> [FRAGMENTO DE PÁGINA]:
Barcelona es muchas cosas. También una marca. O sea, una ciudad-marca. No sé cuándo fue, pero, en algún momento, los gurús de la publicidad y el márketing decidieron aplicar a las ciudades la fórmula que tan buen resultado daba con la Coca-Cola. Es decir, tratarlas como si fueran un producto con unos atributos tangibles e intangibles que fuera necesario posicionar en el mercado y diferenciar de la competencia. No hace falta que diga con qué objetivo, ¿verdad?: vender. El city branding o place branding trata de esto y, en el caso de Barcelona, ha sido un rotundo éxito. Desde esa gran campaña de lanzamiento que resultaron ser los Juegos Olímpicos del 92, Barcelona se ha convertido en un objeto de deseo para millones de personas de todo el planeta: buen clima, gastronomía fantástica, ciudadanía abierta y acogedora, creatividad e innovación… De puertas afuera, tres décadas después la marca Barcelona sigue fuerte. Cuando nos deshagamos de la covid-19, volverá a ser un destino turístico de primera y un escenario inmejorable para congresos y otros eventos internacionales, sede de cada vez más empresas tecnológicas e imán de talento.

> [DATOS PARA REVISAR]:

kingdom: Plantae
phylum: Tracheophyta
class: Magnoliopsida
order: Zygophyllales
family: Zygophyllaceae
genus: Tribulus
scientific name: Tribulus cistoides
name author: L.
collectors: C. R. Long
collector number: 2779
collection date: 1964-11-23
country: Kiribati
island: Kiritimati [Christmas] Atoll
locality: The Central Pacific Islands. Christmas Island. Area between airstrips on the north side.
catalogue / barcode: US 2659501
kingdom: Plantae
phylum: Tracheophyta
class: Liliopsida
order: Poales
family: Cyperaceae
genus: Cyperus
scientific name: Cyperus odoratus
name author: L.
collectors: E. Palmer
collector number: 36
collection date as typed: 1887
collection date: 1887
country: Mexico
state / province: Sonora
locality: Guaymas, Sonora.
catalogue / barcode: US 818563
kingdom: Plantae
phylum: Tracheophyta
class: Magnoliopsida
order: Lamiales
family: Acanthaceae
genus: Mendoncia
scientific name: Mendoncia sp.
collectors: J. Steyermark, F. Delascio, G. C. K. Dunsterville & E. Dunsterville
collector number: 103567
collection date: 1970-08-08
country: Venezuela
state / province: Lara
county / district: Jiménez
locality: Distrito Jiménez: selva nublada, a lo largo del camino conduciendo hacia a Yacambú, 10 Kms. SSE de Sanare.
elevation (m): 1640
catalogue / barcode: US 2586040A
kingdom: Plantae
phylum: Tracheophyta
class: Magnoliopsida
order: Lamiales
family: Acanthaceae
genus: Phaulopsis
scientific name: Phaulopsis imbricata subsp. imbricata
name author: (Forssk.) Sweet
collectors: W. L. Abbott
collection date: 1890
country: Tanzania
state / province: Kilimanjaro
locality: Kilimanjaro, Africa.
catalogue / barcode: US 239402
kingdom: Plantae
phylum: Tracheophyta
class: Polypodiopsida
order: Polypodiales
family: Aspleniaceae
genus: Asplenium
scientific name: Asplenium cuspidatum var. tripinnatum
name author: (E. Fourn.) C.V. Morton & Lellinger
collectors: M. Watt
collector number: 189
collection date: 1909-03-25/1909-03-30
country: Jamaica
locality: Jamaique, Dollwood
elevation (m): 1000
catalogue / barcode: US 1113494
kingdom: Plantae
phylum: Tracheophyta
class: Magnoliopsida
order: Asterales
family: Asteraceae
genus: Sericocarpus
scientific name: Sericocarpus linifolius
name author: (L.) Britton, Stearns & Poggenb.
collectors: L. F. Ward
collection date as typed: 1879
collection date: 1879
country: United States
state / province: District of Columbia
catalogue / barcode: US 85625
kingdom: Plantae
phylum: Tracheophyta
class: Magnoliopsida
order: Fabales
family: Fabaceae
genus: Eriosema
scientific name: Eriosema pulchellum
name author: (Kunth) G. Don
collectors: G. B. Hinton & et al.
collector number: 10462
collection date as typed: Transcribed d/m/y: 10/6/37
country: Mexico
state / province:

> [TAREAS DEL EJERCICIO]:
**A)** Responde estas preguntas sobre el texto de la marca Barcelona:
(i) ¿Qué producto se menciona como ejemplo de la fórmula que luego se aplicó a las ciudades?
(ii) ¿Qué acontecimiento se presenta como la gran campaña de lanzamiento de Barcelona?
(iii) ¿Cuántas décadas después sigue fuerte la marca Barcelona, según el texto?
**B)** Sigue escribiendo el texto de la marca Barcelona a partir de su última frase.

> [RESPUESTAS EN ORDEN]:
**A)**
(i) La Coca-Cola.
(ii) Los Juegos Olímpicos del 92.
(iii) Tres décadas.

**B)**
La semana pasada, el Plan Estratégico Metropolitano de Barcelona (PEMB) y la agencia de emprendeduría, innovación y conocimiento para el desarrollo socioeconómico de Osona – Creacció me invitaron a participar en la Jornada del Ciclo de la Metrópoli Abierta que dentro del proceso Barcelona demà. Compromís Metropolità 2030 plantea una serie de debates para contribuir a la reconexión del mundo urbano con el mundo rural. En este contexto, moderé una mesa de debate sobre la proyección de la marca Barcelona como activo para el conjunto del territorio que me llevó a preguntarme si, realmente, la marca Barcelona ilumina el país o más bien lo deslumbra. Dicho de forma más prosaica: si el Museo Episcopal de Vic, las empresas de Moià o el patrimonio minero del Bages se benefician del gran atractivo internacional de la capital del país o, por el contrario, el éxito de Barcelona no va más allá de Collserola y, en cierta manera, impide que luzcan los atractivos del resto del territorio.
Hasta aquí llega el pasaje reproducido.